Les associations du quartier de Kaweni se battent pour faire sortir les jeunes de leur quotidien. "Wenka culture" organise notamment des colonies de vacances au sud de l’île pour ceux qui ne connaissent que les frontières du bidonville, et s’occupe de chantiers d’insertion (menuiserie, décoration, nettoyage du quartier, etc.). Dans son bureau, Kamal Abdulwabi trie des tee-shirts. Il prépare pour ce week-end la septième "Course des Mamans" où les moins sportives finissent le tour du quartier sourire aux lèvres en marchant. Le président de Kaweni Nouvelle Aire a créé son association puis cette course pour renouer le dialogue entre parents et enfants du bidonville, à une époque où il y avait beaucoup de tensions.

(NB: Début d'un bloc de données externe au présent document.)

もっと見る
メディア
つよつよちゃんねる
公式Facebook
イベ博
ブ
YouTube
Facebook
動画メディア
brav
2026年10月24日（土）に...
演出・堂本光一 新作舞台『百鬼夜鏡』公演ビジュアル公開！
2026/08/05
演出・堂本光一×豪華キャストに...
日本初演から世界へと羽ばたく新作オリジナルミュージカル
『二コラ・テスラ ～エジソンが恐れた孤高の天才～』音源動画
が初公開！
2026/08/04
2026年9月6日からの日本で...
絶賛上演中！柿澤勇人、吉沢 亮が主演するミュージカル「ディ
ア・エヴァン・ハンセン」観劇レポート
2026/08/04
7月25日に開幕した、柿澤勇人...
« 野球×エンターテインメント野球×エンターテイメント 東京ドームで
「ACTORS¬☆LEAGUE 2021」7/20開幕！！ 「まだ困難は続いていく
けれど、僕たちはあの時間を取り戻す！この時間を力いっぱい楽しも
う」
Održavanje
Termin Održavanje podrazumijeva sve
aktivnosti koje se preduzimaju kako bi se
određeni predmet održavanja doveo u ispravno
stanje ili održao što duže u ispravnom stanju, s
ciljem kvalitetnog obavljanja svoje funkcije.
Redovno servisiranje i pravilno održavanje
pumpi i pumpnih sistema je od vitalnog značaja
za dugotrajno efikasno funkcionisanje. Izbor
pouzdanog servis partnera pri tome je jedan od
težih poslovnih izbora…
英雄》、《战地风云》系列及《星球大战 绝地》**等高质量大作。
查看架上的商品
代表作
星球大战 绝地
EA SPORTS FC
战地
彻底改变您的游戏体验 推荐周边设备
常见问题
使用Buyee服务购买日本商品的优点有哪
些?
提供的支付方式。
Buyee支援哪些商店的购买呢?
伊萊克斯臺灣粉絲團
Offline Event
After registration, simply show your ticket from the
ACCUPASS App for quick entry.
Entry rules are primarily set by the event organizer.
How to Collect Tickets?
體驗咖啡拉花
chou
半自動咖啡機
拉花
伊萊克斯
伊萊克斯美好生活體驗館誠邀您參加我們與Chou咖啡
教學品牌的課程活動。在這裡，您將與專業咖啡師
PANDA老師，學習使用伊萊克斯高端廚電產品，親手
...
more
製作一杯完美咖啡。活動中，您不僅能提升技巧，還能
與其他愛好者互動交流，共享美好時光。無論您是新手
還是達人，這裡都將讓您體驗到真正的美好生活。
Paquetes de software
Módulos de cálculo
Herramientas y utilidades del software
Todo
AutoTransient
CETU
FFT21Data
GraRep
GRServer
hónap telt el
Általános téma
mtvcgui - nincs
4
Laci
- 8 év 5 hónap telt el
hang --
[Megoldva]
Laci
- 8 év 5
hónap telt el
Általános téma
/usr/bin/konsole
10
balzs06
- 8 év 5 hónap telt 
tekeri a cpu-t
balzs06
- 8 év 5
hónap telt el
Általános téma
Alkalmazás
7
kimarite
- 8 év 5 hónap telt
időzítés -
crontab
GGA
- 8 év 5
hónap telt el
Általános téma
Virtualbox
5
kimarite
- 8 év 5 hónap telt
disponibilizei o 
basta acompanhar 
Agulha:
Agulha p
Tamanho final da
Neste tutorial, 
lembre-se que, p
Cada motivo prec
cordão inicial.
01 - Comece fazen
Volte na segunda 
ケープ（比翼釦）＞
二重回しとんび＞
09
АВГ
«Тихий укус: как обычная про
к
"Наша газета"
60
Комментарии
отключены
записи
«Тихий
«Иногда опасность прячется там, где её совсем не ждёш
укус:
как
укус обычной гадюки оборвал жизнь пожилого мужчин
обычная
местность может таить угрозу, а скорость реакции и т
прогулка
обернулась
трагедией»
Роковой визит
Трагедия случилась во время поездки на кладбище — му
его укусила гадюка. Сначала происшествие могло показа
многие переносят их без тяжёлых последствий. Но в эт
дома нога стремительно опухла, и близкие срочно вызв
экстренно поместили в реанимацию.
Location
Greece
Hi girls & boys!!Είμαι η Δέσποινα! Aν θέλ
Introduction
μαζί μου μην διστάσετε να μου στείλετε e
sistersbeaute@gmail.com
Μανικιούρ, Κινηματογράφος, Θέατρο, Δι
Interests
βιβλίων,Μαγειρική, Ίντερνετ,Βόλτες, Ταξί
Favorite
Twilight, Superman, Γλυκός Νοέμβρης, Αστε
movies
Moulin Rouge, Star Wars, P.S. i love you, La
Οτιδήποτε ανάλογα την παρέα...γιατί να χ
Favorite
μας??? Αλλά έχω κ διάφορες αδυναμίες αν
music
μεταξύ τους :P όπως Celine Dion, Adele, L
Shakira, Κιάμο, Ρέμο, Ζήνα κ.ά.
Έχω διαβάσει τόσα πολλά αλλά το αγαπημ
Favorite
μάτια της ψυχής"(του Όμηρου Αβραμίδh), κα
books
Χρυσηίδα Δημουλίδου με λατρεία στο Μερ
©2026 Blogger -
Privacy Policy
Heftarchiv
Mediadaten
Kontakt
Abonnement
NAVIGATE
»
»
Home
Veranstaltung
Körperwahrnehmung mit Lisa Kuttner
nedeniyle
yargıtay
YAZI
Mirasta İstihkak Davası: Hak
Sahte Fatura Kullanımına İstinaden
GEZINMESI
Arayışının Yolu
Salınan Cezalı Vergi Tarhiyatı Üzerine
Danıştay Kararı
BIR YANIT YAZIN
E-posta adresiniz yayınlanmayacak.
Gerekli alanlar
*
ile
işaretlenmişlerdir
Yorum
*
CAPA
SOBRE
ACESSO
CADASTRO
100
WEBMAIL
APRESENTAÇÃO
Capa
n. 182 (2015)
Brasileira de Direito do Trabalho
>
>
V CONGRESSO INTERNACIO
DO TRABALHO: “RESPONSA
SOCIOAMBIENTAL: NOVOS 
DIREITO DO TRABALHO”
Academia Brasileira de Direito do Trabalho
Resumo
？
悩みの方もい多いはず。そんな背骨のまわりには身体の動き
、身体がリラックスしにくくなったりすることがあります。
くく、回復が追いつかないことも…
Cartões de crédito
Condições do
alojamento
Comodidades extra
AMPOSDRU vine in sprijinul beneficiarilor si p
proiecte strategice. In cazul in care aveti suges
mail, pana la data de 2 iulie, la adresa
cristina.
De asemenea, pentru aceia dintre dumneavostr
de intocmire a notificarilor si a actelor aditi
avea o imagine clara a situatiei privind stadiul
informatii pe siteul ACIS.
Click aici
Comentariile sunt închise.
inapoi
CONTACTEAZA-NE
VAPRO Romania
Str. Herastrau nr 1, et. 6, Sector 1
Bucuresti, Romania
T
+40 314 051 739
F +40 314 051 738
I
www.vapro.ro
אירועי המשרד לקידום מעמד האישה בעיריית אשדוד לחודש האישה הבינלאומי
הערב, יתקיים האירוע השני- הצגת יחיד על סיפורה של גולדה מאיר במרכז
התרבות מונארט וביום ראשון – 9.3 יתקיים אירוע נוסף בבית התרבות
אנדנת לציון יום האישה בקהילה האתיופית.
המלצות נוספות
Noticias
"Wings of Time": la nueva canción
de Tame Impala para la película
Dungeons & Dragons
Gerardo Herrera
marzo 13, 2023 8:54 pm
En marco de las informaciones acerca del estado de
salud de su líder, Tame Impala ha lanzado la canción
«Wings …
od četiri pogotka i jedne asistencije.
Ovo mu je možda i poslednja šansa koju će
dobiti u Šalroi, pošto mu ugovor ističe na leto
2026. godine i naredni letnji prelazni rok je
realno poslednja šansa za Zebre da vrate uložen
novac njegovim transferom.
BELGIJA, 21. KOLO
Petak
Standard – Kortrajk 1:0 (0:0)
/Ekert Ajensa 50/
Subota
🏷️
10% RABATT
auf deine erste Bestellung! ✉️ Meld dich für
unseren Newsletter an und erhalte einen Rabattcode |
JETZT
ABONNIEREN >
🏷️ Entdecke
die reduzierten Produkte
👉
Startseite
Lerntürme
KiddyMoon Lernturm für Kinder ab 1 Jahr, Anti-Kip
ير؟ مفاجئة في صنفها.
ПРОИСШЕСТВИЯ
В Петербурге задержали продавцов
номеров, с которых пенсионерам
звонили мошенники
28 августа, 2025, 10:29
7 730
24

"J’ai été voir les jeunes délinquants du quartier et je leur ai demandé d’être bénévoles sur la course, de montrer le chemin aux mères qui courraient et de leur distribuer des bouteilles d’eau." Ils ont accepté et le travail de Kamal avec les jeunes a commencé. Aujourd’hui, l’éducateur est inquiet des règlements de compte entre bandes rivales, plaide pour une plus grande fermeté envers ceux qui agressent et envers les parents démissionnaires.

Mais il y a pire encore, dit Kamal Abudlwabi : "Régulièrement, on découvre de nouvelles têtes que l’on n’arrive pas à identifier, des jeunes invisibles." Ces jeunes regroupés entre eux, sans dépendre d’un quartier, seraient souvent des mineurs isolés. Certains sont arrivés seuls rejoindre un proche ici, d’autres sont nés en France, leurs parents comoriens ont été expulsés et les ont laissés, pensant revenir rapidement à Mayotte. Difficile de savoir combien ils sont, il n’y a pas de recensement officiel et les chiffres varient de plusieurs centaines à plusieurs milliers, le décompte dépendant notamment de leur niveau d’isolement. Une petite partie d’entre eux s’attaquent aux automobilistes sur la route.

"Ce sont des jeunes qui vivent comme des animaux", déplore Kamal Abdulwabi, "dans la forêt ou des squats. Eux, à tout moment, ils peuvent entrer en action, peu importe la personne, parce que pour eux la violence, c’est le seul moyen de survivre et d’exister, ils n’ont pas vocation à être là comme ça, il faut trouver des solutions. Nous ici, bien sûr on a des jeunes qui sont dans la délinquance, mais souvent les problèmes sont liés à des difficultés d’accès à l’emploi. Mais un public invisible, qui n’a rien du tout, comment voulez-vous qu’on l’accompagne ?", s’interroge l’éducateur.